A Legacy of Kindness - Karen and Peter Leipsic Top Up and Rename Important Fund

by Stu Slayen | Aug 25, 2017
Karen and Peter Leipsic come by their generosity honestly.

Peter learned two valuable lessons from his late father, Barry: one – help someone when you can afford to; two – help someone even when you can’t afford to.

Karen's parents – Coleman and Rose Silverman – emulated the same values running a general store in Dysart,  Saskatchewan, providing credit to families in need, and always opening their door to travellers 

During the war, all the rationed food could have been sold for three or four times higher, but Coleman’s comment was: “These are my neighbours! What would I say to G-d?”

“Even in lean times, he would lend a hand,” says Leipsic of his own father, a partner in Aronovitch and Leipsic, a major real estate and insurance firm. “He took the time to learn about his clients. I recall one client ¬– a woman who walked the streets to support her family. My father lent her money and helped her get out of the trade so her kids could have a more normal life. That’s one example of many.”

Peter Leipsic inherited that sense of compassion. “I worked with my father and observed him for many years,” says Leipsic. “I like to think that his spirit of generosity rubbed off. My parents and Karen’s taught us to try to make the world a better place.”

The Leipsics are widely respected for their philanthropic efforts and volunteerism. In 2016, they topped up and repurposed a JFM fund, now known as the Karen and Peter Leipsic Fund in Support of Women & Children who are Victims of Domestic Violence.

“Through Jewish Child and Family Service, the income earned by this fund will help abused women and their kids get their lives together after they leave a shelter,” says Leipsic. “It’s an endowed fund that will have a permanent impact.”

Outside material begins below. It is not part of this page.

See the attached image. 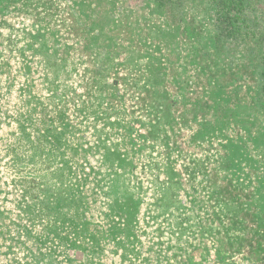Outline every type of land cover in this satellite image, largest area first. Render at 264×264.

The Leipsics’ children have also embraced the message of compassion. Daughter Sarah lives in Costa Rica where she is devoting her life to volunteerism. Son Jonathon is a physician and philanthropist in Vancouver. In a classic example of “it’s a small world”, Jonathon once met with a donor to the Vancouver Talmud Torah and learned that he had been one of many guests welcomed by the Silvermans in Dysart. Generosity can indeed make a big world feel much smaller.

Karen and Peter Leipsic hope that their children will continue to share the message of generosity. And they hope other members of the Jewish community will step forward, too.

“There many causes that need support here,” says Leipsic. “We’ve been blessed in Winnipeg. Our community is generous, but I think we can do even better. I’d like to see us all consume less and contribute more so we can change more people’s lives.”